Скорость сближения была огромной, она достигала 900 км/ч или даже больше. Все происходило стремительно. При этом вдобавок вам приходилось лететь сквозь огонь собственных зениток. Выпрыгнуть с парашютом в таких условиях было форменным самоубийством. Ближе к концу войны пилоты реактивных самолетов использовали другие методы атаки. Мы предпочитали, если это возможно, посадить поврежденный реактивный истребитель. Быть расстрелянным, вися на парашюте, – крайне неприятно, а с пилотами реактивных самолетов это происходило довольно часто.
Нужно сказать, что как только я принял командование JG-77, то был сбит в первом же вылете при атаке соединения В-24 «Либерейторов». В этот день я четко понял, что война стала совсем иной, чем в 1940 году. Я летел с горсткой пилотов атаковать огромное соединение, вероятно, около сотни бомбардировщиков, не имевших истребительного сопровождения. Я подумал: «Это будет легко». И я сильно ошибся. Я помнил, что следует атаковать спереди, и занимал отличную позицию – прямо на 12 часов чуть выше, расстояние составляло около 2000 метров.
Я опустил нос истребителя и перешел в пике под углом 45 градусов. Я помню, как мое сердце забилось сильнее по мере сближения. Бомбардировщик, на который я нацелился, быстро рос на прицеле.
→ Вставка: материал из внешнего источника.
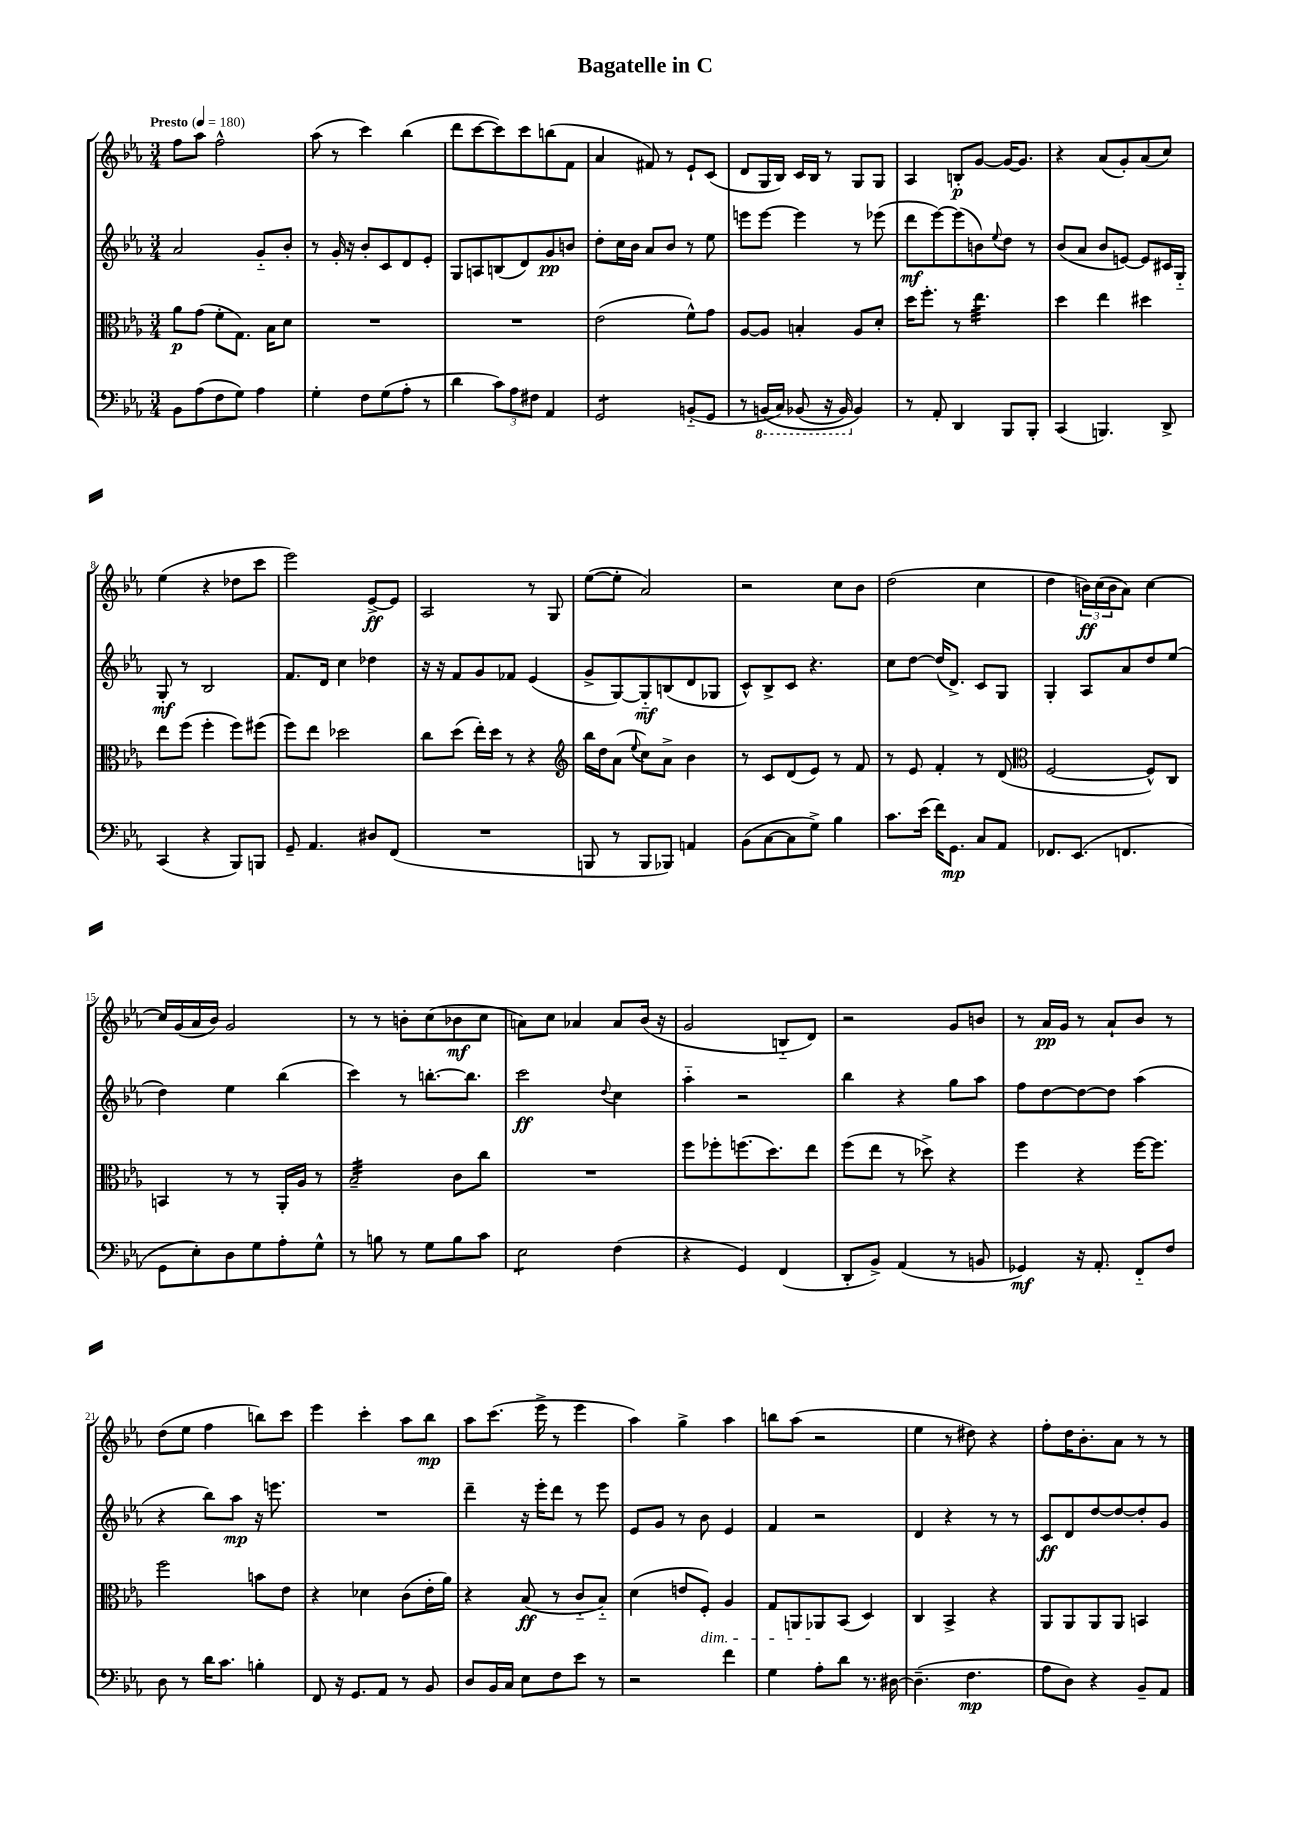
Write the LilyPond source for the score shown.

\header { title = "Bagatelle in C" }
<<
\new StaffGroup <<
\new Staff = "s0" {
    \clef treble \key ees \major \numericTimeSignature \time 3/4 \tempo "Presto" 4 = 180
    f''8 aes''8 f''2-^ |
    aes''8( r8 c'''4) bes''4( |
    d'''8 c'''8~ c'''8) c'''8 b''8( f'8 |
    aes'4 fis'8) r8 ees'8-! c'8( |
    d'8 g16 bes16) c'16 bes16 r8 g8 g8 |
    aes4 b8-.\p g'8~ g'16~ g'8. |
    r4 aes'8( g'8-.) aes'8( c''8) |
    ees''4( r4 des''8 c'''8 |
    ees'''2) ees'8~->\ff ees'8 |
    aes2 r8 g8 |
    ees''8~( ees''8-. aes'2) |
    r2 c''8 bes'8 |
    d''2( c''4 |
    d''4 \tuplet 3/2 { b'16\ff) c''16( b'16 } aes'8) c''4~ |
    c''16 g'16( aes'16 bes'16) g'2 |
    r8 r8 b'8-. c''8( bes'8\mf c''8 |
    a'8) c''8 aes'4 aes'8 bes'16( r16 |
    g'2 b8-_ d'8) |
    r2 g'8 b'8 |
    r8 aes'16\pp g'16 r8 aes'8-! bes'8 r8 |
    d''8( ees''8 f''4 b''8) c'''8 |
    ees'''4 c'''4-. aes''8 bes''8\mp |
    aes''8 c'''8.( ees'''16-> r8 ees'''4 |
    aes''4) g''4-> aes''4 |
    b''8 aes''8( r2 |
    ees''4 r8 dis''8) r4 |
    f''8-. d''16 bes'8.-. aes'8 r8 r8 \bar "|." |
}
\new Staff = "s1" {
    \clef treble \key ees \major \numericTimeSignature \time 3/4
    aes'2 g'8-_ bes'8-. |
    r8 g'16-. r16 bes'8-. c'8 d'8 ees'8-. |
    g8 a8 b8( d'8) g'8\pp b'8 |
    d''8-. c''16 bes'16 aes'8 bes'8 r8 ees''8 |
    e'''8 e'''8~ e'''4 r8 ees'''8( |
    d'''8\mf ees'''8~) ees'''8( b'8) \appoggiatura { ees''8 } d''8 r8 |
    bes'8( aes'8 bes'8 e'8~) e'8 cis'16 g16-_ |
    g8-.\mf r8 bes2 |
    f'8. d'16 c''4 des''4 |
    r16 r16 f'8 g'8 fes'8 ees'4( |
    g'8-> g8~) g8-_\mf b8( d'8 ges8 |
    c'8-^) bes8-> c'8 r4. |
    c''8 d''8~ d''16( d'8.->) c'8 g8 |
    g4-. aes8 aes'8 d''8 ees''8( |
    d''4) ees''4 bes''4( |
    c'''4) r8 b''8.~-. b''8. |
    c'''2\ff \appoggiatura { d''8 } c''4 |
    aes''4-_ r2 |
    bes''4 r4 g''8 aes''8 |
    f''8 d''8~ d''8~ d''8 aes''4( |
    r4 bes''8) aes''8\mp r16 e'''8. |
    R2. |
    d'''4-- r16 ees'''16-. d'''8 r8 ees'''8 |
    ees'8 g'8 r8 bes'8 ees'4 |
    f'4 r2 |
    d'4 r4 r8 r8 |
    c'8\ff d'8 d''8~ d''8~ d''8-. g'8 \bar "|." |
}
\new Staff = "s2" {
    \clef alto \key ees \major \numericTimeSignature \time 3/4
    aes'8\p g'8( f'8-. g8.) bes16 d'8 |
    R2. |
    R2. |
    ees'2( f'8-^) g'8 |
    aes8~ aes8 b4-. aes8 d'8-. |
    d''16 f''8.-. r8 ees''4.:32 |
    d''4 ees''4 dis''4 |
    ees''8 f''8( f''4-. f''8) fis''8( |
    f''8) ees''8 des''2 |
    c''8 d''8( ees''16-.) d''16 r8 r4 |
    \clef treble bes''16 d''16 aes'8( \appoggiatura { ees''8 } c''8) aes'8-> bes'4 |
    r8 c'8 d'8( ees'8) r8 f'8 |
    r8 ees'8 f'4-. r8 d'8( |
    \clef alto f2~ f8-^) c8 |
    b,4 r8 r8 aes,16-. aes16 r8 |
    bes2:32-- c'8 c''8 |
    R2. |
    f''8 fes''8-. f''8.( d''8.) ees''8 |
    f''8( ees''8 r8 des''8->) r4 |
    f''4 r4 f''16~ f''8. |
    f''2 b'8 ees'8 |
    r4 des'4 c'8( ees'16-. aes'16) |
    r4 bes8\ff( r8 c'8-_ bes8-_) |
    d'4( e'8 f8-.\dim) aes4 |
    g8 a,8 aes,8\! bes,8( d4) |
    c4 bes,4-> r4 |
    aes,8 aes,8 aes,8 aes,8 b,4 \bar "|." |
}
\new Staff = "s3" {
    \clef bass \key ees \major \numericTimeSignature \time 3/4
    bes,8 aes8( f8 g8) aes4 |
    g4-. f8 g8( aes8-. r8 |
    d'4 \tuplet 3/2 { c'8) aes8 fis8 } aes,4 |
    g,2:8 b,8-_( g,8 |
    r8 \ottava #-1 b,,16\( c,16) bes,,8( r16 bes,,16) \ottava #0 bes,4\) |
    r8 aes,8-. d,4 bes,,8 bes,,8-. |
    c,4( b,,4.) d,8-> |
    c,4( r4 bes,,8) b,,8 |
    g,8-- aes,4. dis8 f,8( |
    R2. |
    b,,8 r8 b,,8 bes,,8) a,4 |
    bes,8( c8~ c8 g8->) bes4 |
    c'8. ees'16( f'16) g,8.\mp c8 aes,8 |
    fes,8. ees,8.( f,4. |
    g,8 ees8-.) d8 g8 aes8-. g8-^ |
    r8 b8 r8 g8 b8 c'8 |
    ees2:8 f4( |
    r4 g,4) f,4( |
    d,8-. bes,8->) aes,4( r8 b,8 |
    ges,4\mf) r16 aes,8.-. f,8-_ f8 |
    d8 r8 d'16 c'8. b4-. |
    f,8 r16 g,8. aes,8 r8 bes,8 |
    d8 bes,16 c16 ees8 f8 ees'8 r8 |
    r2 f'4 |
    g4 aes8-. d'8 r8. dis16~ |
    dis4.--( f4.\mp |
    aes8 d8) r4 bes,8-- aes,8 \bar "|." |
}
>>
>>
Я даже не видел, куда попадают мои снаряды, и потянул ручку на себя. Оглянувшись, я не увидел ни дыма, ни огня. Мой ведомый передал, что подбит и выходит из боя. Я перевернул самолет через крыло, чтобы подготовиться к новой атаке, но буквально через минуту услышал глухие удары по моему истребителю. Мотор заглох, повалил дым, я почувствовал запах бензина. Теперь я понял, что лечу на бомбе, готовой взорваться. И тут истребитель перевернулся и превратился в тяжелый кирпич, фонарь полетел брызгами, когда по нему ударили еще несколько пуль.
Огонь бортстрелков буквально разнес на куски мой истребитель. Я сумел сбросить разбитый фонарь и затянул ремни парашюта, которые я всегда держал ослабленными, чтобы они не мешали двигаться. Ме-109 перешел в пике, поэтому я потянул ручку на себя. Самолет сохранил управление, поэтому я сумел выровнять его. Когда я отстегнул привязные ремни, истребитель перешел в плоский штопор, бросив меня обратно на сиденье. Я снова попытался встать, оттолкнувшись обеими ногами. Меня выбросило, как пробку из бутылки шампанского. Я начал падать к земле и, посмотрев вниз, увидел, что мой истребитель продолжает вращаться.
Я выпрямился и приготовился дернуть кольцо. Но когда я сделал это, ничего не произошло. Я подумал: «Ну, вот все и кончилось, парашют не вышел». Но тут я понял, что не полностью выдернул тросик, и дернул еще раз. На этот раз мне показалось, что моя спина треснула. Открывшийся парашют тряхнул меня так, что зубы лязгнули, а перед глазами замелькали цветные звездочки. Шея заболела так, словно ее обдали крутым кипятком. Я еще несколько недель не мог нормально повернуть голову, а вдобавок при открытии парашюта я вывихнул левое плечо. Но когда я приземлился, от удара сустав встал на место. Затем я понял, что у меня есть несколько порезов на правом плече и рваная рана на левом бедре.
Уже позднее я мог сказать, что после того, как мой самолет потерял управление, я первый и последний раз воспользовался парашютом. Я полагаю, что я либо многому научился, либо просто оказался везучим дураком. Бои против русских резко отличались от боев с англичанами и американцами, хотя численное превосходство русских было гораздо более значительным. Западные союзники совершенствовали свою и без того хорошую технику. Мы дрались на больших высотах, так как у русских не было тяжелых бомбардировщиков.
Также нужно сказать, что западные союзники действовали очень гибко, они меняли свою тактику в зависимости от ситуации и очень умело управляли атаками. Русские были заскорузлыми, они слишком медленно учились на собственных ошибках. Я выяснил, что лобовая атака помогает расколоть строй бомбардировщиков. Даже пленные летчики говорили, что они опасались лобовых атак больше всего. Хвостовой стрелок сказал мне, что его лобовые атаки не волновали.